Going from the Rajagopuram side, it looks like a fort gate. The gate to the same glacier. The trinity temples in this glacier are a pyramid shaped stone structure. No idol or Shivalinga can be seen in any temple.

Kodandaramalayam

In front of the Kodandaramalayam, the river is called Chakratirtha. Hence it is called Chakratirtha. The temple has a faade, a flagpole and a sanctum sanctorum. The idols of Sita, Rama and Lakshmana are carved on the same stone. A little further on from this temple there is a small temple at the turn of the hill. In front of it, there is a sculpture of Lord Vishnu and Goddess Lakshmidevi. The sanctum sanctorum has beautiful small idols of Lord Vishnu and Goddess Lakshmi. From here, Achyuta Ramalayam is located on a wide expanse between two hills. Behind this temple is our Tanga mountain. The Matanga mountain is also visible from the Hampi Bazaar. On it is the Veerabhadra Temple. If you walk a short distance from the front of the Achyuta Rayala Temple, you will see a large mound on the left.

Vithala Temple

The temple is one of the most important architectural monuments of Vijayanagar. Vithal means the form of Lord Krishna. It was the largest temple of all time. It was built by the Second Devarayas between the years 1422-1446. After that AD. The temple was expanded in 1513 during the reign of Sri Krishnadevaraya. The temple is 500 feet long and 310 feet wide with a spacious courtyard with three domed entrances. AD During the period 1516-1517, a hundred pillared pavilion was erected by the scribes to commemorate his victory over King Kalinga Gajapati in the southwest corner of Pradhana Laya.

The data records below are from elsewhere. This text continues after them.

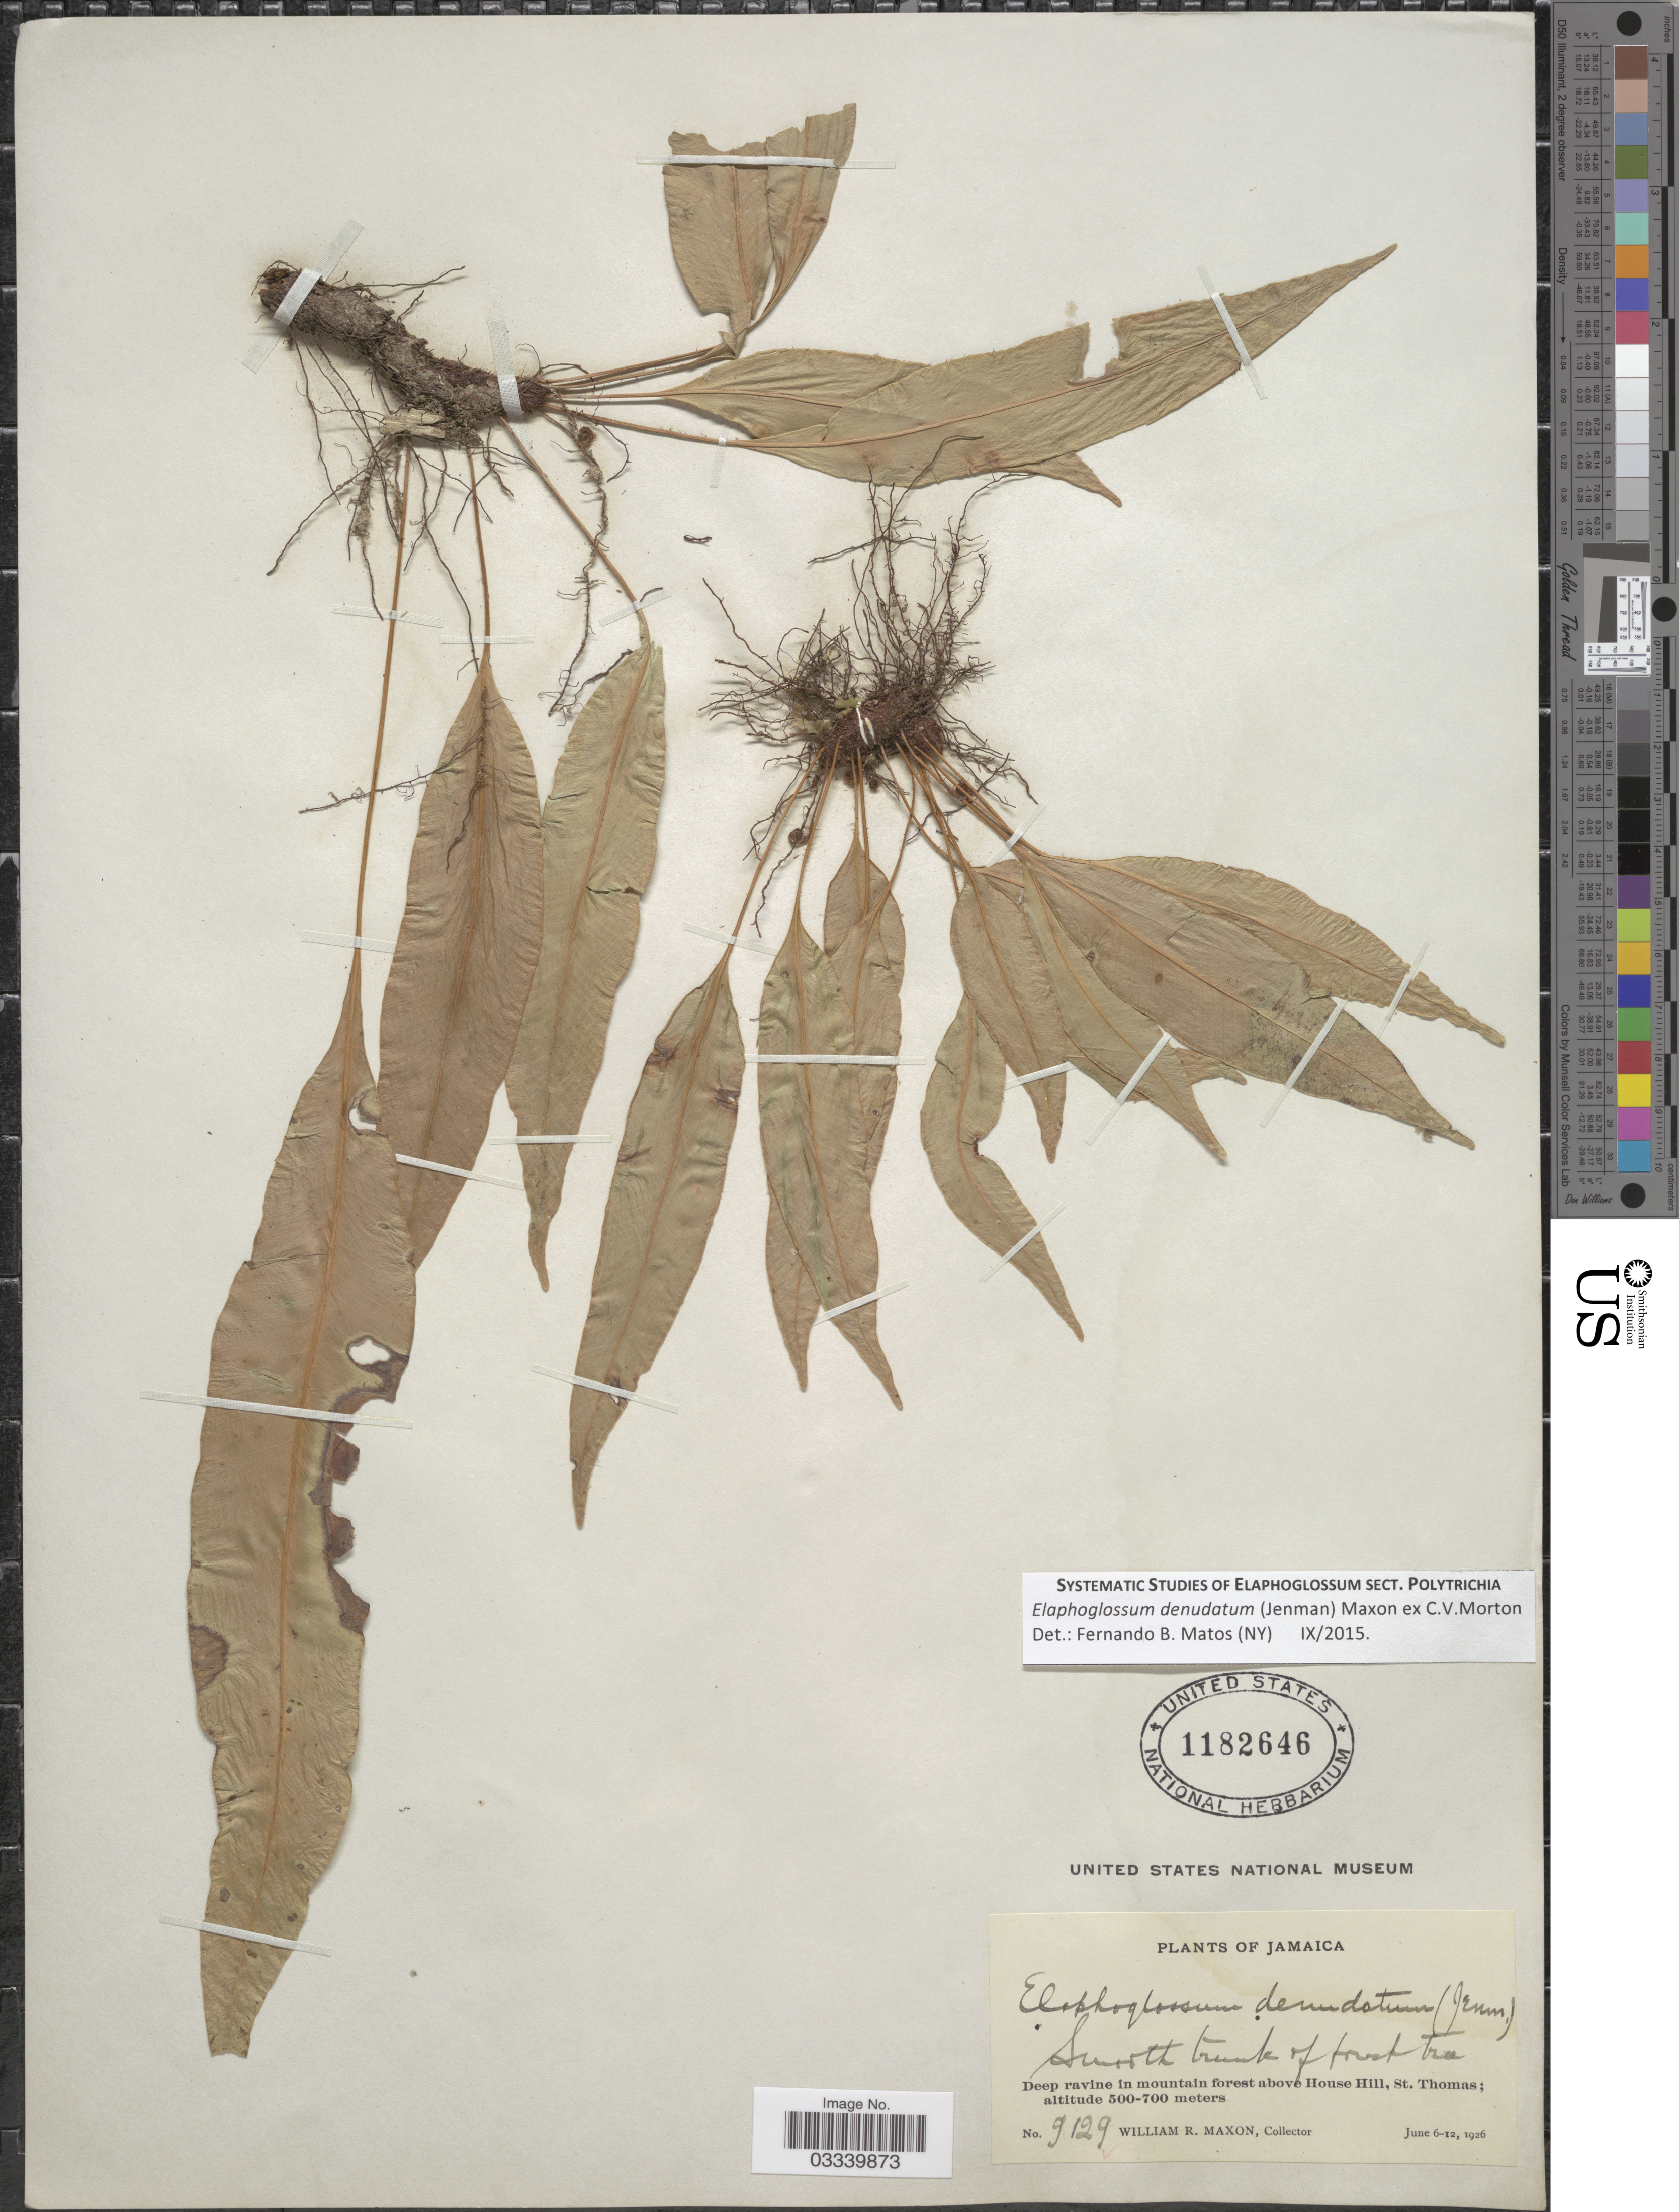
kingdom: Plantae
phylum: Tracheophyta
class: Polypodiopsida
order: Polypodiales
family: Dryopteridaceae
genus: Elaphoglossum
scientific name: Elaphoglossum denudatum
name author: (Jenman) Maxon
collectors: W. R. Maxon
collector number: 9129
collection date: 1926-06-06/1926-06-12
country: Jamaica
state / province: Saint Thomas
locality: Deep ravine in mountain forest above House Hill, St. Thomas.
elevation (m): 500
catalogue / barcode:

There are about 6 pavilions adjoining the sanctum sanctorum, separate in the temple premises. The monolithic pillars in the assembly hall of the temple and the sculptures in it are most magnificent. There are four pillars on each side of each pillar. One of them has 56 pillars in the pavilion of musical pillars. It is a privilege to hear the saptasvaras if you cross these pillars.

Sheila Ratham

This monolithic chariot is located on the eastern side of the Vithala temple complex. What is special about this chariot is that it has moving wheels.

Pataleshwara Temple

Pataleshwar Temple is also known as the Pataleshwar Temple as the main entrance is below ground level. Its front door is somewhat different. The gate is in the middle of the square. Above is the flagpole in front of the missing dome. In front of it are pavilions and surrounding temples. All these are Shiva temples. It is also in ruins. Shiva lingams and Nandi idols are lying here and there. There is not much sculpture in this temple. All are common pillars. Depending on this style, it seems to have preceded the construction of the Vijayanagara Empire. During the monsoon season, the temple is completely flooded.

Temple of Lord Krishna

AD In 1515, King Kalinga defeated King Gajapati and brought a stone idol of Balakrishna and built a temple to Lord Krishna here. The temple is built in the panchayat style. There are inscriptions in Telugu and Sanskrit on the front door. The temple has two walls. The first courtyard has a front porch, space, furniture, kitchen and other sub-temple. The stone pillars in the front pavilion are adorned with sculptures, on which are carved scenes of Sri Krishnalila. There is a room next to the front porch. The temple’s walls are covered in inscriptions. There is no idol in the sanctum sanctorum. It is preserved in the Madras Museum. There is a gate to go from the first campus to the second campus. There are no buildings on this second campus. Scattered are sculptures of ruins, lying. This second retaining wall extends from the back of the temple to the entrance on the south side.